Your answer should hold exactly the lines from the line containing "Bergmann A, Poli" through the end of the entries that follow.

Segment Open

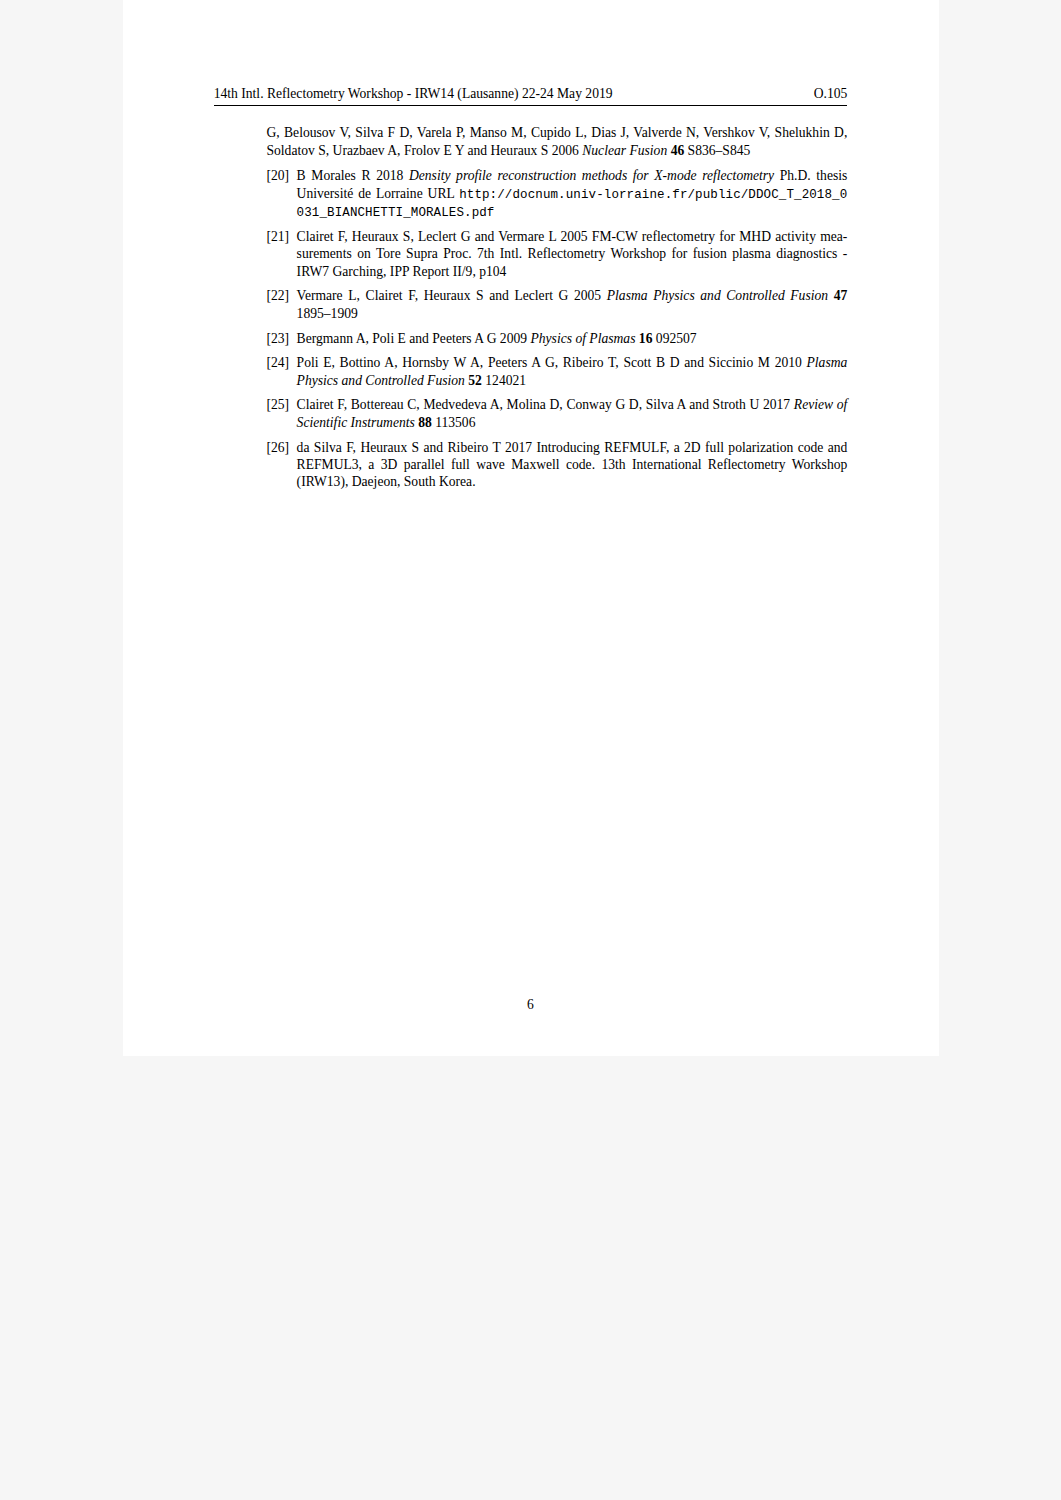14th Intl. Reflectometry Workshop - IRW14 (Lausanne) 22-24 May 2019 O.105
G, Belousov V, Silva F D, Varela P, Manso M, Cupido L, Dias J, Valverde N, Vershkov V, Shelukhin D, Soldatov S, Urazbaev A, Frolov E Y and Heuraux S 2006 Nuclear Fusion 46 S836–S845
[20]
B Morales R 2018 Density profile reconstruction methods for X-mode reflectometry Ph.D. thesis Université de Lorraine URL http://docnum.univ-lorraine.fr/public/DDOC_T_2018_0031_BIANCHETTI_MORALES.pdf
[21]
Clairet F, Heuraux S, Leclert G and Vermare L 2005 FM-CW reflectometry for MHD activity measurements on Tore Supra Proc. 7th Intl. Reflectometry Workshop for fusion plasma diagnostics - IRW7 Garching, IPP Report II/9, p104
[22]
Vermare L, Clairet F, Heuraux S and Leclert G 2005 Plasma Physics and Controlled Fusion 47 1895–1909
[23]
Bergmann A, Poli E and Peeters A G 2009 Physics of Plasmas 16 092507
[24]
Poli E, Bottino A, Hornsby W A, Peeters A G, Ribeiro T, Scott B D and Siccinio M 2010 Plasma Physics and Controlled Fusion 52 124021
[25]
Clairet F, Bottereau C, Medvedeva A, Molina D, Conway G D, Silva A and Stroth U 2017 Review of Scientific Instruments 88 113506
[26]
da Silva F, Heuraux S and Ribeiro T 2017 Introducing REFMULF, a 2D full polarization code and REFMUL3, a 3D parallel full wave Maxwell code. 13th International Reflectometry Workshop (IRW13), Daejeon, South Korea.
6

Segment Closed

• [OUTPUT FOR THIS EXERCISE]
Bergmann A, Poli E and Peeters A G 2009 Physics of Plasmas 16 092507
[24]
Poli E, Bottino A, Hornsby W A, Peeters A G, Ribeiro T, Scott B D and Siccinio M 2010 Plasma Physics and Controlled Fusion 52 124021
[25]
Clairet F, Bottereau C, Medvedeva A, Molina D, Conway G D, Silva A and Stroth U 2017 Review of Scientific Instruments 88 113506
[26]
da Silva F, Heuraux S and Ribeiro T 2017 Introducing REFMULF, a 2D full polarization code and REFMUL3, a 3D parallel full wave Maxwell code. 13th International Reflectometry Workshop (IRW13), Daejeon, South Korea.
6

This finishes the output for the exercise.